For a decade, Venezuela’s higher academia has been suffering from an institutional dismantling plan orchestrated by Venezuela’s Nicolás Maduro for not bowing to his authoritarianism, Tulio Ramírez, a tenured Venezuelan professor at the Andrés Bello Catholic University, told international research platform The Conversation.
“The essence of the plan of attack on Venezuelan universities lies in a single factor: to completely eliminate critical thinking and the development of the people,” Daniel Varnagy, a political science scholar at Venezuela’s Simón Bolívar University, told Diálogo on September 3rd. “Any kind of constructive dissent is totally disapproved of.”
Systematic budget cuts, paltry salaries, damaged facilities, closed laboratories, limited student benefits (dining hall, transportation, scholarships) and attacks on physical facilities are part of this plan in order to destroy the institutions, Ramírez said.
The deterioration causes a diaspora in the teaching staff. It is estimated that, in 2022, about 3,500 professors resigned from their positions to accept offers from universities in other countries.
The decrease in the number of faculty and the progressive fall in student enrollment are evident trends. There is an estimated 60 to 70 percent decline in enrollment. There are currently 71 university institutes, 61 of which are under the regime’s control, according to a report by international journalistic research platform Connectas.
Training and research programs in Venezuela are also influenced by government ideology. Since mid-2008 an attempt was made to reduce the productivity of researchers and universities and to weaken the programs that exhibited quality and academic excellence, German news agency DW reported.

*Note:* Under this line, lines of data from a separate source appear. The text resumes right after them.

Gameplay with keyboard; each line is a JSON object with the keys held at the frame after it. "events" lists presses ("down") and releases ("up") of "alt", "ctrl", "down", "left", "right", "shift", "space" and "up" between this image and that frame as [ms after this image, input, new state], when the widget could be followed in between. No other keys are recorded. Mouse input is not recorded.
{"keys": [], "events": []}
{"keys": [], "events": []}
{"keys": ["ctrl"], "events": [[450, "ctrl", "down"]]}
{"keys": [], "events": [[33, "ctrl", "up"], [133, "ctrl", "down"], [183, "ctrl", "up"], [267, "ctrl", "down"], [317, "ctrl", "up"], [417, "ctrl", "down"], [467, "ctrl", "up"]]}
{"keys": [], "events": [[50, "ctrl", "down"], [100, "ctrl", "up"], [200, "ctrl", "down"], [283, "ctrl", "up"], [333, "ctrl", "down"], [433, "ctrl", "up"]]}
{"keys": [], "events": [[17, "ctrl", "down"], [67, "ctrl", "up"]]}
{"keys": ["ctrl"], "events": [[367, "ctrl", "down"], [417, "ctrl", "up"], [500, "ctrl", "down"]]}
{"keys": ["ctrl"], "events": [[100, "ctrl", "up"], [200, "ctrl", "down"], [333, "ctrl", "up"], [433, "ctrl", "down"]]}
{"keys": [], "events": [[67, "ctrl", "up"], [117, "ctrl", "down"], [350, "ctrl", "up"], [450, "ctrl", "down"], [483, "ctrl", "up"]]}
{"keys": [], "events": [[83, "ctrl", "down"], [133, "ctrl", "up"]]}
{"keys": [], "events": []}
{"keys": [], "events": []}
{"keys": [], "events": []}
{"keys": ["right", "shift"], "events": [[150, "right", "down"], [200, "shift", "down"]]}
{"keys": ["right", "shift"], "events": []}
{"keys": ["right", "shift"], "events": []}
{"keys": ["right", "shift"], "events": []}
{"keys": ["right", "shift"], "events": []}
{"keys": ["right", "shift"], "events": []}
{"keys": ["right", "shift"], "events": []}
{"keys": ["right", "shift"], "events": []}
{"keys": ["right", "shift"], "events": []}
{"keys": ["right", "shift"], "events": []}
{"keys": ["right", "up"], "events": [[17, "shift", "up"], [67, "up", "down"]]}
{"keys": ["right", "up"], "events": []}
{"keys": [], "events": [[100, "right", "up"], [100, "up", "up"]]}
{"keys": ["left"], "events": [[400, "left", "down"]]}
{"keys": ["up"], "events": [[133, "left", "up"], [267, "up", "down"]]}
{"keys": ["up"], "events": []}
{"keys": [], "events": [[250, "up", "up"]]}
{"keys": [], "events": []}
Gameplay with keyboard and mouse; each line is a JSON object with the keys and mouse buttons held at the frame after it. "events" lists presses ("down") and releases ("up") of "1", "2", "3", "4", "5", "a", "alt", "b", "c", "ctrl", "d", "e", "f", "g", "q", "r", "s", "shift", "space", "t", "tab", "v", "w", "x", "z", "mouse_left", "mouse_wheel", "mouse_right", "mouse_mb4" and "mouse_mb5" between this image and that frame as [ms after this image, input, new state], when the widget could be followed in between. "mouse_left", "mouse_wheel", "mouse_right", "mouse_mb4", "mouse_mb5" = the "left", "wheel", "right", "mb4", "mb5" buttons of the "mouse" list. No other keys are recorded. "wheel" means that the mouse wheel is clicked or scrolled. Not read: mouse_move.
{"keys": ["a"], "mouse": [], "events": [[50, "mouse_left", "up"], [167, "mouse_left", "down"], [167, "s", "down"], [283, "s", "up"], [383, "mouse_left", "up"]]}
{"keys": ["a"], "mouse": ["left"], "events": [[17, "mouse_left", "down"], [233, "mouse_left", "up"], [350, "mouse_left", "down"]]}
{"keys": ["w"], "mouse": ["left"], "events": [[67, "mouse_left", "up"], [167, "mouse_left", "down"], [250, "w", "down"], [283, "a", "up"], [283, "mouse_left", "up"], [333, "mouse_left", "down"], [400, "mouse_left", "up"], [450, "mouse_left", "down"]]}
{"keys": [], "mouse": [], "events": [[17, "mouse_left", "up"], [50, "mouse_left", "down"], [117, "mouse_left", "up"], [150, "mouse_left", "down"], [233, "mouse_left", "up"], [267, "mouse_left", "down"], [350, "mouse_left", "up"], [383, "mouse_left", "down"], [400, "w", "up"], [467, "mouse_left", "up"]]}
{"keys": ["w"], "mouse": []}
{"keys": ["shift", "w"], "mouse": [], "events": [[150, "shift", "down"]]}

According to Connectas, the Chavismo plan began in 2003, with the creation of the Sucre Mission and the Bolivarian University of Venezuela. This political project has distorted the educational purpose, at it conceives education as a tool for political and ideological confrontation, DW reported.
It also points out that following its plans, in 2009 Chavismo implemented the Education Law and introduced the concept of the teaching state, giving the regime control over regulations, elections of authorities, budgets, and university teacher training.
Two decades later, the substantial funds earmarked for alternative higher education were scattered in institutes where political militancy prevails and in universities that, for the most part, were never built and never came to operate, Connectas reported.
“In Venezuela, new educational institutions emerged with an ideological focus in favor of Chavism and Madurism, where quality scientific research is neither carried out nor of interest,” Varnagy said. “Everything dwindled; there are fewer professors and a reduced number of students. It’s a tragedy.”
The six autonomous universities, such as the Central University of Venezuela (UCV), and the four experimental ones not controlled by the pro-Maduro regime, closed laboratories, classrooms, and other spaces due to the scarce budget to maintain them and due to the large number of robberies they are victims of because they do not have enough security personnel, Connectas reported.
After nearly 15 years, UCV defied state interventionism and pressures, including from the Judiciary. In June, it held elections for 293 university government and co-government positions, despite the regime’s Organic Law of Education, which mandates universities to include workers and administrative personnel, which are not professors, students, or graduates, in the voting process for university authorities.
“The objective is to include non-academic personnel and workers in order to cede power over university governance to a bloc of mostly pro-Maduro voters and to force universities to be oriented toward Bolivarian socialism,” indicated the report, The Decline of the Venezuelan University, by Venezuelan nongovernmental organization Aula Abierta and the Human Rights Observatory of the University of the Andes.
Autonomous universities and their members have faced several obstacles. Examples include the opening of criminal and administrative proceedings against rectors of the Venezuelan Association of University Rectors, as well as interventions from public power institutions, Connectas said.
The arbitrary appointment of university authorities by the National Council of Universities and the Ministry of Education; political discrimination; criminalization of student protests; and the poor quality of life of professors, administrative staff, and students are other challenges that have been observed.
“Today university professors in Venezuela are not only the worst paid in Latin America, but on the planet,” at $18 a month, José Gregorio Afonso, president of the Association of University Professors of the UCV, told U.S. platform Voice of America on August 9.
“The damage inflicted on the universities is irreparable, similar to what happened with the dismissal of 20,000 people during the PDVSA [Venezuelan state-owned oil company] oil strike. When you throw people out, you also throw away their experience and knowledge,” Varnagy said. “Students are abandoning university education in search of jobs with limited future prospects and many emigrate from the country.”
If the political and thought system does not change, the authoritarian system will continue to reduce the influence and advancement of universities. “Leftist states tend to spend on handouts and political compromises instead of investing in education and research,” Varnagy concluded.